With the recent release of Operation Yellowhammer, the Government’s so-called ‘worst-case scenario’ for a No-Deal Brexit, fears are also mounting that this already struggling sector will be hit by further price increases and shortages of fresh food and key ingredients.

Despite all of this, in many ways the changing economic environment offers restaurants, especially independent ones, an opportunity to start catering for an increasingly environmentally-conscious customer-base by creating innovative menus that use alternative, local ingredients.

Former head chef of Rabbit, Richard Lovemore, who is now a private chef at Indigenous Kitchen, said: “Restaurants need to think ultra-seasonal with food. What often happens is people get an idea of what foods are available during certain times of the year, but don’t know the realities of the often short English crop seasons. Asparagus, for example, only has about a two-month window which changes year to year depending on the weather.

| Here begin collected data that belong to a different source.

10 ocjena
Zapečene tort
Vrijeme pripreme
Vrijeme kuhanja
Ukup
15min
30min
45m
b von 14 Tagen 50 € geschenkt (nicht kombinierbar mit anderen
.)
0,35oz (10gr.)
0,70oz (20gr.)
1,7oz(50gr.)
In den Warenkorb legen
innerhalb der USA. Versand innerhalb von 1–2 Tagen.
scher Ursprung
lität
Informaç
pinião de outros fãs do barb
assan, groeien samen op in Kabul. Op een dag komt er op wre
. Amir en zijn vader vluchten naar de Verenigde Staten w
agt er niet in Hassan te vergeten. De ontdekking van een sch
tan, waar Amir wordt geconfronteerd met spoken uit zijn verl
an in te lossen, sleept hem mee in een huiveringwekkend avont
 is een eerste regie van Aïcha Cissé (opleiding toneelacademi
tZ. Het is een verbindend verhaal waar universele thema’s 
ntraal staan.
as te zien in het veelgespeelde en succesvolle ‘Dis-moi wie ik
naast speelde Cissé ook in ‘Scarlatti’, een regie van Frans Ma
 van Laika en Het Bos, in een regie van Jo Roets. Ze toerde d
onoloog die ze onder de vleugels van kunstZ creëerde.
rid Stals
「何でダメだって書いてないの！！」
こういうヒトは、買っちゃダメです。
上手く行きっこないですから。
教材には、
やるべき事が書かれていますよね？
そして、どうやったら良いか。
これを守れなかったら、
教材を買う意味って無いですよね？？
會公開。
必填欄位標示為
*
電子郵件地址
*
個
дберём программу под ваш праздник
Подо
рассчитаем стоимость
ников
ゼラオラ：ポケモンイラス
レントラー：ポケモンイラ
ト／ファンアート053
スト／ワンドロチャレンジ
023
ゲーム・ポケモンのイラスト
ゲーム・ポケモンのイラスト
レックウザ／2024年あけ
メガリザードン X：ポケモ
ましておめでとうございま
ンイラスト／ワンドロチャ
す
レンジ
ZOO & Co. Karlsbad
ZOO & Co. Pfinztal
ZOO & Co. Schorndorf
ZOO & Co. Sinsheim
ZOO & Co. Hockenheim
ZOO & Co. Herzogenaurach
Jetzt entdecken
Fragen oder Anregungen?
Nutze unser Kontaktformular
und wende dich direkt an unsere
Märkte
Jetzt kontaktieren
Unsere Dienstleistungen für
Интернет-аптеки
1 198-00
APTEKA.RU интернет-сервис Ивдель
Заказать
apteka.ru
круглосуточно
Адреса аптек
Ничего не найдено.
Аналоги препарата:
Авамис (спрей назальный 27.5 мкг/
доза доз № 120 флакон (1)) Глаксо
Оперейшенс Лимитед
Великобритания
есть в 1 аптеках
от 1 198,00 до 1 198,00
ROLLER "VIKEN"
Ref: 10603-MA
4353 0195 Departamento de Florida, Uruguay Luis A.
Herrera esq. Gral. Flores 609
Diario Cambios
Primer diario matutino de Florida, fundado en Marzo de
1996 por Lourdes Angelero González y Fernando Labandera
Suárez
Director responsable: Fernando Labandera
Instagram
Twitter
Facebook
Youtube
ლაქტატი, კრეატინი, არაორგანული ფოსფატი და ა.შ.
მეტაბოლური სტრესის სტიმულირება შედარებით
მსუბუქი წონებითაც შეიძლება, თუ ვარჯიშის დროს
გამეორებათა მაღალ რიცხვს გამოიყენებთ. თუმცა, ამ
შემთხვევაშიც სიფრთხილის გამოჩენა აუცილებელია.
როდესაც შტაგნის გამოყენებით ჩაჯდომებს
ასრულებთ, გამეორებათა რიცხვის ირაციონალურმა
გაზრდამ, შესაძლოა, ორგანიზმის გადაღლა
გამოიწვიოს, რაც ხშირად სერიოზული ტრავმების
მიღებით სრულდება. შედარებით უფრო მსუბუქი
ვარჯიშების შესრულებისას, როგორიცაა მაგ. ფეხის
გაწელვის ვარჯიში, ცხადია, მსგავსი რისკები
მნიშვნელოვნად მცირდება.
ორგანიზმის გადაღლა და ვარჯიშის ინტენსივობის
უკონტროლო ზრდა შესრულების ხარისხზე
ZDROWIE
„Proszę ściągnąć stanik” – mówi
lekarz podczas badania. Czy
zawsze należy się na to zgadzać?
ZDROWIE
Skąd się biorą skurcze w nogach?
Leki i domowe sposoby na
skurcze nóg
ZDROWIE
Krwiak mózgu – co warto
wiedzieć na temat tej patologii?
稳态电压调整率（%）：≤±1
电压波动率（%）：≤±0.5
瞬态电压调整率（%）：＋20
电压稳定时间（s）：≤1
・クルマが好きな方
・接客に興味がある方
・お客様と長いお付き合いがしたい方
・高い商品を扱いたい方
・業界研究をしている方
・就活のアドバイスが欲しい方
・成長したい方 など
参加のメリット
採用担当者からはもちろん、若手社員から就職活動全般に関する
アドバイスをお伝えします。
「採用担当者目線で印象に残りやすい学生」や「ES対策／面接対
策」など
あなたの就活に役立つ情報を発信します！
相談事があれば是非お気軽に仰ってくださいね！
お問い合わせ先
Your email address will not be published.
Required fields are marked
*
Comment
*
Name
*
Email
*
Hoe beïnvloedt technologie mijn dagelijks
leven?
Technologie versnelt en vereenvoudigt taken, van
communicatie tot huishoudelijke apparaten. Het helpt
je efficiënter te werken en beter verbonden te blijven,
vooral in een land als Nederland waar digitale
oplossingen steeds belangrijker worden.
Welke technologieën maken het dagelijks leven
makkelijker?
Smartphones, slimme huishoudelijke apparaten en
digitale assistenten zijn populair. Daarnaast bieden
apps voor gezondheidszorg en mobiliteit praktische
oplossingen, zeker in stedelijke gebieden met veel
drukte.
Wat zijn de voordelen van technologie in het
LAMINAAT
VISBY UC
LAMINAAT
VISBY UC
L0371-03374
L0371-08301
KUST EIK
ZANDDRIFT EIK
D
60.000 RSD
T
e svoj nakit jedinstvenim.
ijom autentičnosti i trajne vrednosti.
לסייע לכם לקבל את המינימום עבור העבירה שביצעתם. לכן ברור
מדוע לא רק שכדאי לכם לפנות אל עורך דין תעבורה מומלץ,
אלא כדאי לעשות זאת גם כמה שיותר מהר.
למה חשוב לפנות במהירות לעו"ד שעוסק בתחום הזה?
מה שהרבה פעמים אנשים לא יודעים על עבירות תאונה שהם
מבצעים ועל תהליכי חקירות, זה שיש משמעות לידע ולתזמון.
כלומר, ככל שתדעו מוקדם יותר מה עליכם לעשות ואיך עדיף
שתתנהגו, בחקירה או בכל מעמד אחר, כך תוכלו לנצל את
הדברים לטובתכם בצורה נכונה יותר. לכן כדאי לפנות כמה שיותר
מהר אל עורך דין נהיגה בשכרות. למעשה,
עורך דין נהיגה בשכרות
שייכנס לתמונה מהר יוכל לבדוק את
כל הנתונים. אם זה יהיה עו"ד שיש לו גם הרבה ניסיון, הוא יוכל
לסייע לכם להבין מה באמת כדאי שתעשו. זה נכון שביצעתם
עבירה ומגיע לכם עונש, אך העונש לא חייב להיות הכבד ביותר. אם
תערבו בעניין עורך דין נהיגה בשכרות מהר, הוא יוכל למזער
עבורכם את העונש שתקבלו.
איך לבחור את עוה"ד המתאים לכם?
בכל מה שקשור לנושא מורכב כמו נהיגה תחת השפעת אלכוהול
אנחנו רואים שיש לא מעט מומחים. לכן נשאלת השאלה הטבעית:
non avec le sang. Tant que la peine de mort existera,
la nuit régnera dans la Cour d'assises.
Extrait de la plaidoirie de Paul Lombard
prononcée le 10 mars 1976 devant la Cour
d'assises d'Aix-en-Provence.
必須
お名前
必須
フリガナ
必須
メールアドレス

“We only know how the seasons are playing out by speaking to the people who’re producing the food; the farmers. So, to enable us to source more locally we need to turn to them and utilise the small micro seasons of each crop that the UK produces.”

It certainly pays to be open minded about the ingredients you use on your menu, and there are certainly some weird and wonderful ingredients being grown and farmed in Britain. Here are just a few examples:


With The Wasabi Company, restaurants can order fresh wasabi leaves, flowers and rhizomes from their farms in Dorset and Hampshire. This is quite the undertaking, as each plant takes at least 18 months to reach harvest, and it is a particularly difficult plant to grow. It’s the only fresh wasabi commercially available that is grown in Europe


Also known as Mexican husk tomatoes, these are difficult to grow in the UK because they like warm climates, but Bedfordshire-based Edible Ornamentals has done it! Inspired by their time living in Texas, owners Shawn and Joanna Plumb are now the largest grower of tomatillos in the UK.


You might not have heard of this unusual ingredient, which looks like a root veg, but is more like a cabbage or broccoli. Although it is very popular in German cooking, it is rather difficult to find in the UK, but its grown by Riverford Organic farmers allowing people all over the UK to taste its mustardy sweetness

Ostrich eggs

The largest edible eggs can now be tasted in the UK. Fresh ostrich eggs from the Lincolnshire Ostrich Farm are available from April to September, along with various speciality meats. All of their ostriches are farmed naturally on wide open pastures, and looked after by specialty vets. If you’re planning an enormous omelette this might be the way to go – one ostrich egg is the equivalent in volume to approximately two dozen chicken eggs!


There’s nothing better than the crunch of edamame in a summer salad. Luckily, you can now get these beans from Namayasai, growers of Japanese fruit, vegetables, and herbs in East Sussex. They are normally produced from August to October

As well as implementing unusual ingredients found in the UK, restaurateurs should also look to change their menus more regularly. This will not only bring in loyal diners more frequently to try the new menus, but also enable you to adapt your menu according to the changing seasonal produce in your local area. You might want to consider using special boards to save on paper and printing costs, or you could choose to wow your customers with digital menu technology at the table, like Inamo in London.

In terms of choosing British suppliers for menus, you can keep an eye on the winners of local awards, which is a good way of picking out the best quality produce in your local area. Even if they haven’t announced this year’s winners you can normally find last year’s winners on the award’s website. Following local foodie hashtags and influencers on Instagram can bring a number of suppliers to your attention while also serving you up a feed that is sure to get you salivating and might inspire a few local dishes.

The fears felt by the restaurant industry around the potential impact of Brexit are very real, but it’s not all doom and gloom. With a little bit of creativity, we could end up with a much healthier, more diverse and environmentally-friendly food system.